**TEXT PASSAGE:**
-----

- Born: Barbara Dolignon Furse 3 April 1915 Salisbury, Wiltshire, England
- Died: 27 November 1944 (aged 29)
- Spouse: Laurence Whistler ​(m. 1939)​
- Children: 2
- Relatives: Henry Newbolt (grandfather)

= Jill Furse =

English actress (1915–1944)

Barbara Dolignon "Jill" Furse (3 April 1915 – 27 November 1944) was an English actress.

== Early life ==
Barbara Dolignon Furse was born on 3 April 1915 to Celia (née Newbolt) and Sir Ralph Furse at Netherhampton House in Salisbury. Her grandfather was the poet Sir Henry Newbolt.

== Career ==
Furse made her stage debut as Francine in National 6 at Gate Studio Theatre. She would later reprise of the play on radio in 1937.

In 1938, Furse played Carol in Goodness, How Sad at the Vaudeville Theatre. Furse also starred in The Intruder, a play translated from Asmodée by François Mauriac, produced by Norman Marshall at Wyndham's Theatre. In 1939, she starred in the films Goodbye, Mr. Chips and There Ain't No Justice.

-----

**STORED DATA:**
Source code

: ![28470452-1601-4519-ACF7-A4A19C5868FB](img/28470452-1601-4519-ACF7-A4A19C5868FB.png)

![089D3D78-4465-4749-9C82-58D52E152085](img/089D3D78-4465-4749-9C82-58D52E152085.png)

-----

**TASKS FOR THIS EXERCISE:**
1 > In the Jill Furse text, at which theater did Furse play Carol in Goodness, How Sad?
2 > Update the part of the Jill Furse text from "English actress (1915–1944)" to "Sir Henry Newbolt.", changing "Netherhampton House" to "Wilton House".

**EXPECTED OUTPUTS:**
1 > The Vaudeville Theatre.

2 >
English actress (1915–1944)

Barbara Dolignon "Jill" Furse (3 April 1915 – 27 November 1944) was an English actress.

== Early life ==
Barbara Dolignon Furse was born on 3 April 1915 to Celia (née Newbolt) and Sir Ralph Furse at Wilton House in Salisbury. Her grandfather was the poet Sir Henry Newbolt.